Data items
-*-*-

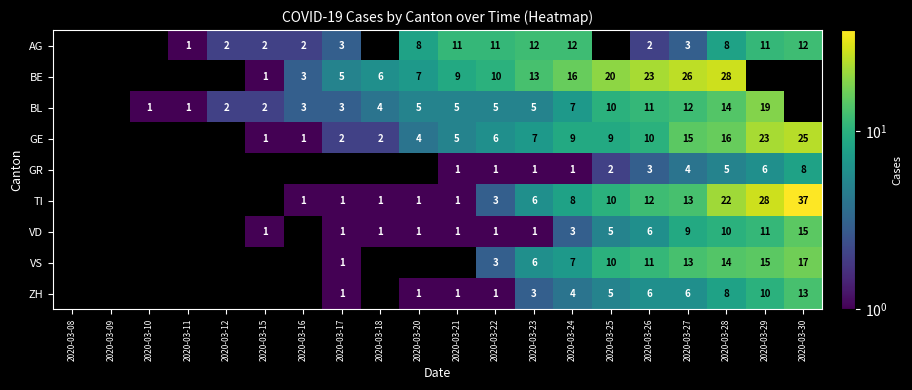

The value of TI at 2020-03-30 is 12.2. True or false?

False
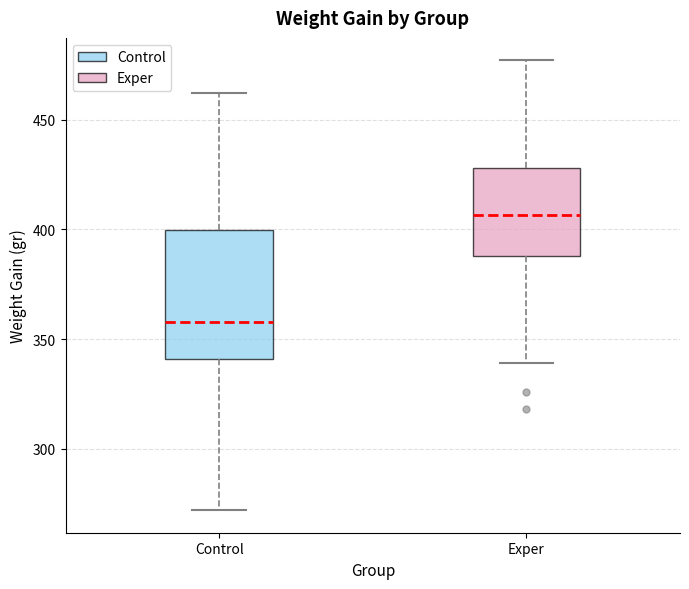

Reading left to right, transcribe this box plot: for each box, give where its median line is, the range the box spans, and where its two whiskers end, as read against the y-axis. The values are not printed on the chart, so give them approximately, as read against the axis.

Control: median 360, box 340 to 400, whiskers 270 to 460
Exper: median 405, box 390 to 430, whiskers 340 to 475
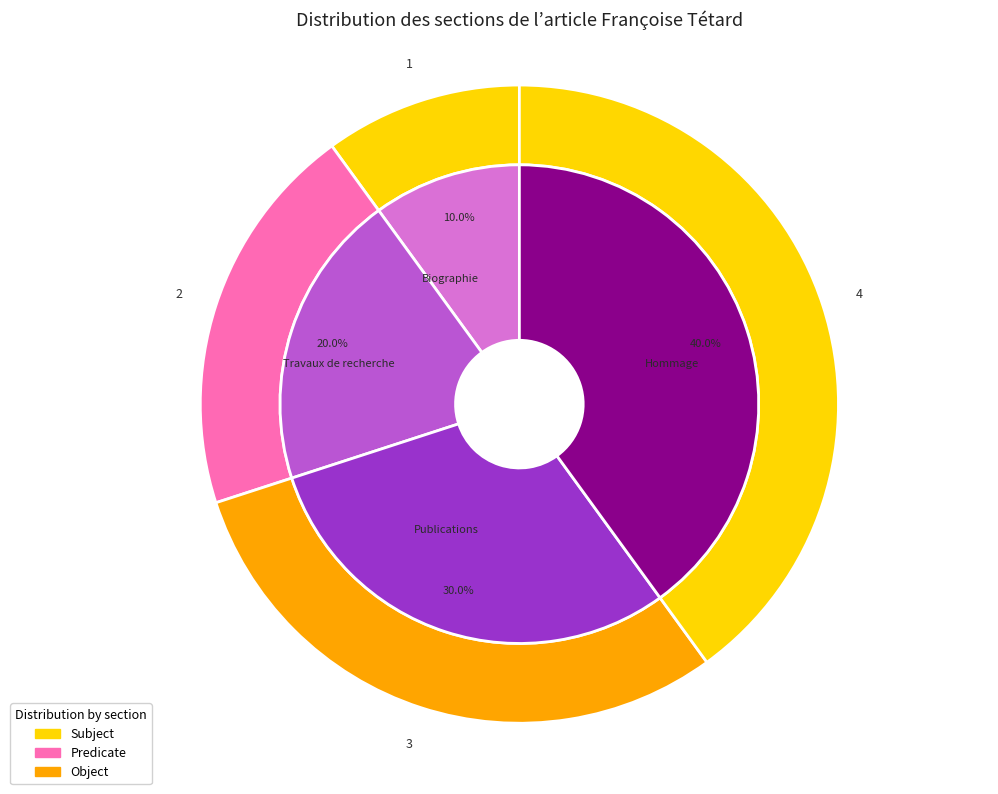

To the nearest percent, what is the combined percentage of Biographie and Hommage?

50%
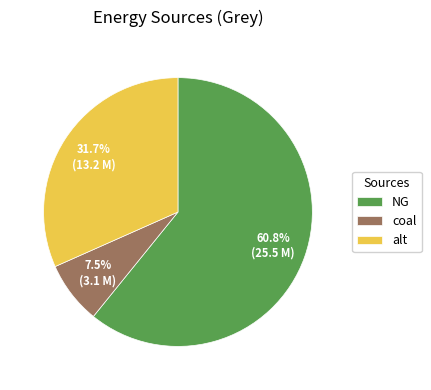

Which slice is the smallest?

coal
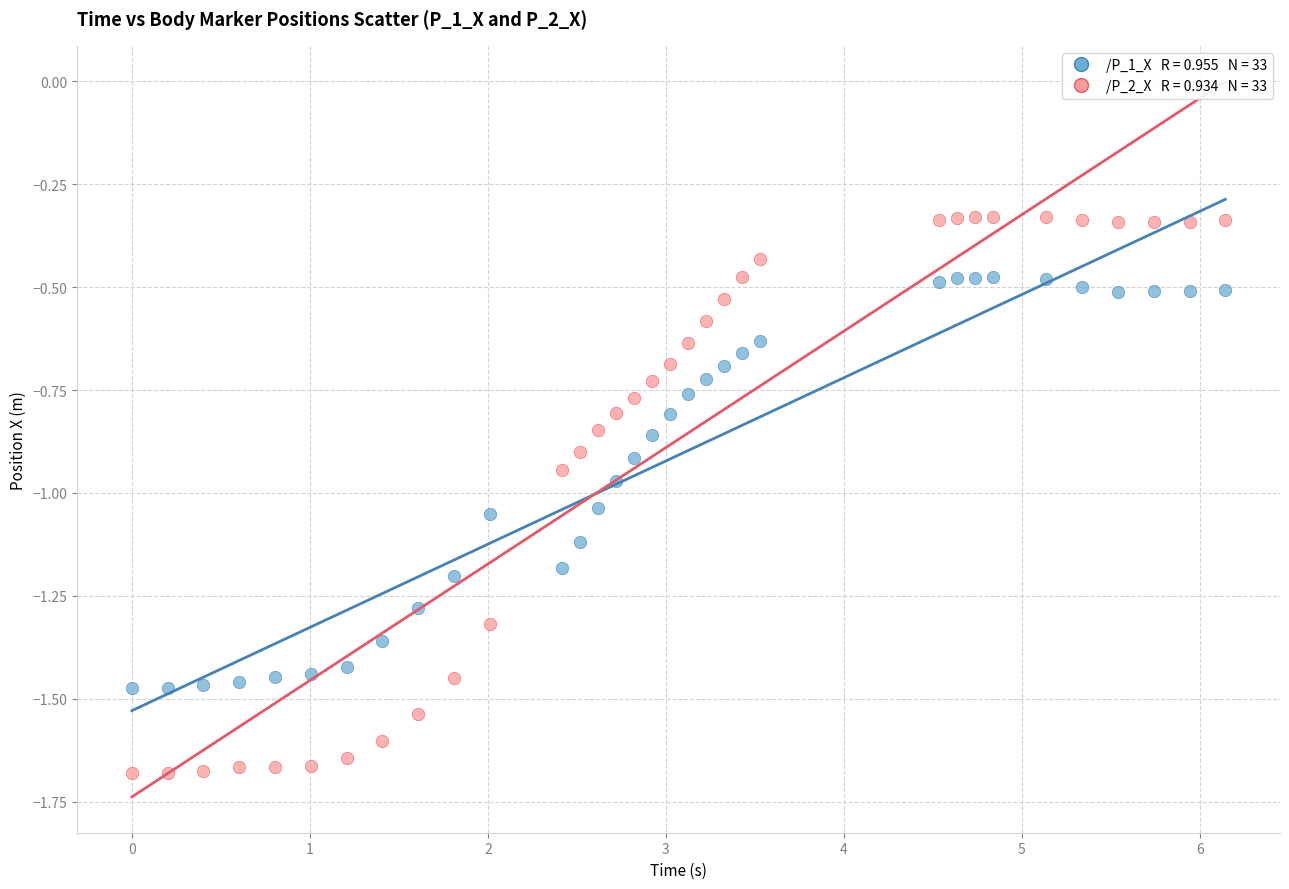

Across all data points, what is the range of X values (max minus min)?

6.1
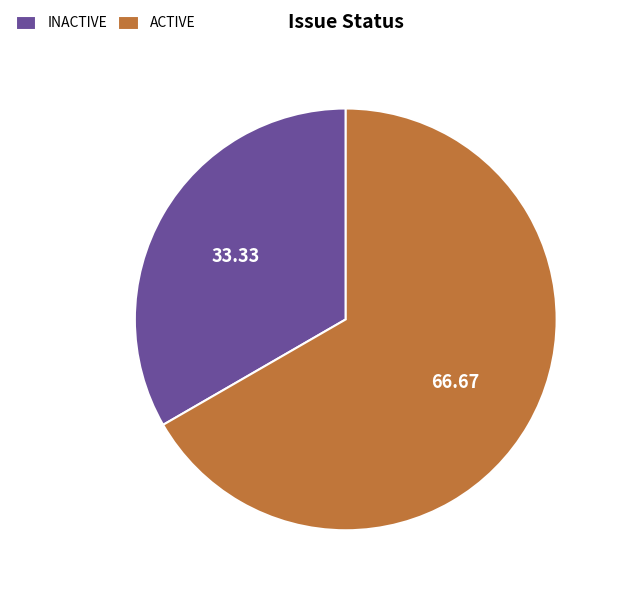

Count the number of slices in the pie.

2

-*-*-

# Task instructions
Rename "combined" to "total" and write out all the data items again with everything else unchanged. Leave the pictures out.

# Answer for the task
The value of TI at 2020-03-30 is 12.2. True or false?

False

Reading left to right, transcribe this box plot: for each box, give where its median line is, the range the box spans, and where its two whiskers end, as read against the y-axis. The values are not printed on the chart, so give them approximately, as read against the axis.

Control: median 360, box 340 to 400, whiskers 270 to 460
Exper: median 405, box 390 to 430, whiskers 340 to 475

To the nearest percent, what is the total percentage of Biographie and Hommage?

50%

Which slice is the smallest?

coal

Across all data points, what is the range of X values (max minus min)?

6.1

Count the number of slices in the pie.

2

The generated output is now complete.